Page
----

Customer Experience for the Bank of Tomorrow? Part – 3

By SunTec Research Team

In the previous part of the article, we discussed on the importance of putting the customer at the center and providing both tangible and intangible values to give the utmost personalised experience.

In this part of our article, we will discuss on the experience ‘bank of tomorrow’ should provide – Invisible, Intuitive, Immersive, and Integrated into the customer’s lives and the importance of being Channel agnostic.

Before time and proactive

Today, the banks are focused on providing products and services its customers ask for. The customer experience of today is all about ‘real time’ and being ‘proactive’. The banks of tomorrow will have to focus on providing products and services that customers ‘are more likely to ask for’. The customer experience of tomorrow will be all about being ‘before time’ and ‘proactive’.

Amazon is reportedly trying out a new business model where it will fulfil the orders of its customers on a predictive basis. The orders will be based on the different interactions that customers have with Amazon[14].

Imagine if your bank were predictive. You would never have to run around for a home loan or apply and wait anxiously for a credit card. Like a trusted advisor and a concerned guardian, the bank will decide what is right for you.

Invisible, Intuitive, Immersive, and Integrated

 

The ‘bank of tomorrow’ and the experience it provides will be Invisible, Intuitive, Immersive, and Integrated in the customers lives.

Banking is a transaction-heavy business. It is the role of the ‘bank of tomorrow’ to make each of these transactions as seamless and frictionless as possible.

By making each of the customer’s transactions and value exchanges as seamless and frictionless as possible, the ‘bank of tomorrow’ will become an invisible habit of the customer’s life. Only the truly invisible habits are truly integrated into an individual’s life. Ever wondered why we do not consciously breathe or blink? Because they are a habit and is done by the subconscious part of our brain.

Similarly, each of the transactions or the exchange in value that the ‘bank of tomorrow’ enables, would need to be as intuitive as possible. Only intuitive things stick to the brains of most customers. The purpose of each transaction will certainly help banks build more trust with their customer.

Easy and Simple

Easy and simple are not the same. As per exponents of the English language, when something is simple, it does not mean that it is easy. Is it simple to write a book? Yes, it is. You just need a topic, an outline, and then the flair for writing. Is it easy? Certainly not, because it needs a lot of effort.

For the ‘bank of tomorrow’ to become invisible, intuitive, immersive and integrated, it will need to make its customer experience easy and simple.

----

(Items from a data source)
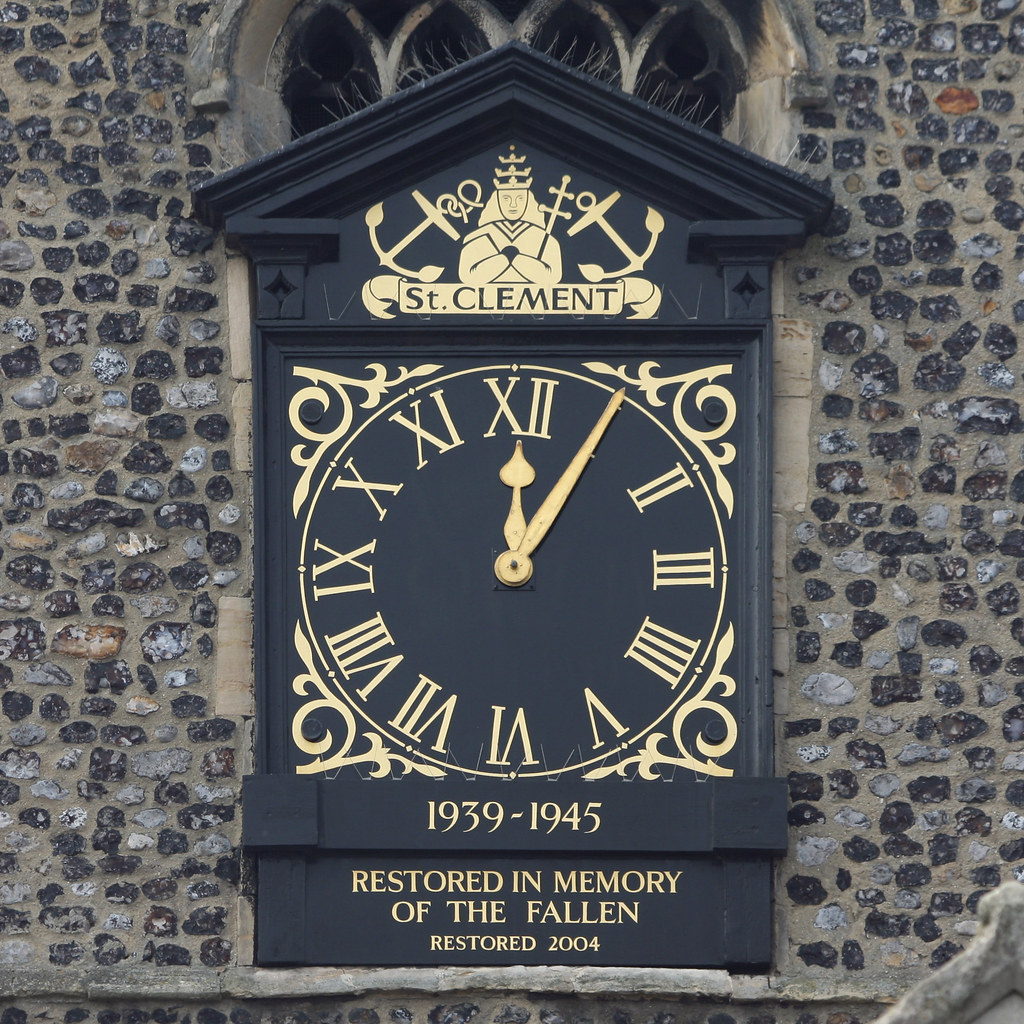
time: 12:05
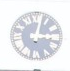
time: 3:02
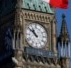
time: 10:51
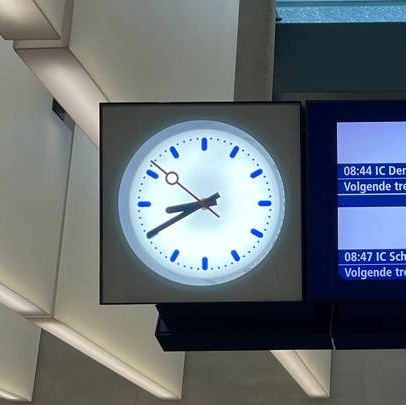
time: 8:40
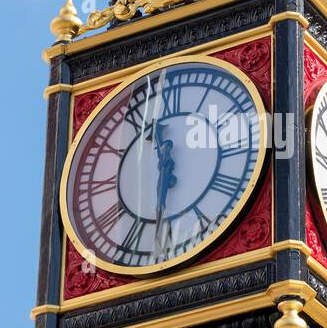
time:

----

Objectives
1. Translate this sentence from the article on the bank of tomorrow into Spanish: "Banking is a transaction-heavy business."
2. Carry on the article on the bank of tomorrow, starting right after its last sentence.

Answers to the exercise
1. La banca es un negocio con un gran volumen de transacciones.

2.
As Microsoft points out, ‘in our fully mobile, app-driven world, customers demand simplicity and are far less complacent when confronted with structural inefficiency. They want services that are on-demand, integrated and friction-free. They expect consistent, intuitive and meaningful experiences[15].’

 

 

But making banking experience easy and simple will not be easy and simple. If it was easy and simple, someone would have already done it.

Let us take an example of how a new age bank does things easy and simple. MYBank, started by Alibaba, approves loans instantly, using automated processes and leveraging the applicants history with Alibaba. No forms, no waiting, no signing. Of course, Alibaba is helped by the fact that they have loads of data and power of technology to support them.

But automation and leveraging data is not the only key to becoming easy and simple.

Making banking processes and products easy and simple also means that banks will have to invest a lot in building transparency across its products and services. The ‘bank of tomorrow,’ as part of its strategy to be easy and simple, will also need to build module-based products and create processes that are digitalized. These products and processes will need to be backed by data that the bank and its partners can leverage.

While the base product variations will be small, modularity will help in creating a variety of products that are catered to each customer. The ‘bank of tomorrow’ will also have forms that will be easier and simpler to fill. The entire process of banking will also be easy and simple. The key will be to map the value stream and make the process lean so that non-value adding processes are weeded out.
Just think, how hard is it to get a debit card? How many steps does it take to fill an online form?

The ‘bank of tomorrow’ will have to get into the details to create an easy and simple customer experience. Only this will ensure customers stick.

Guiding

Right now, because of the way banks work, most of them play a policing role. They have a list of do’s and a bigger list of don’ts. Going forward, the ‘bank of tomorrow’ will be like a guide or a guardian which will not have a list of do’s and don’ts but provides guidance on what can be done and the potential pros and cons of each such action.

As a guide, the ‘bank of tomorrow,’ will certainly improve the trust the customers place in it. Only with an improved trust will it be able to build long lasting customer relationships.

The first step to become a true guide is to help customers with financial guidance. Many banks have started this journey.

Becoming a guide is even more important to reclaim the high ground the banks had lost after the crisis of 2008. A responsible bank should not just inform and educate through mass offerings and massive online courses but help its customers achieve financial stability.

Banks across the world are taking different strategies to become a trusted guide. For example, SNS Bank, a Netherlands-based retail bank, has restructured its branches to function as advisory units that serve as a convenient extension of their physical bank branches[16].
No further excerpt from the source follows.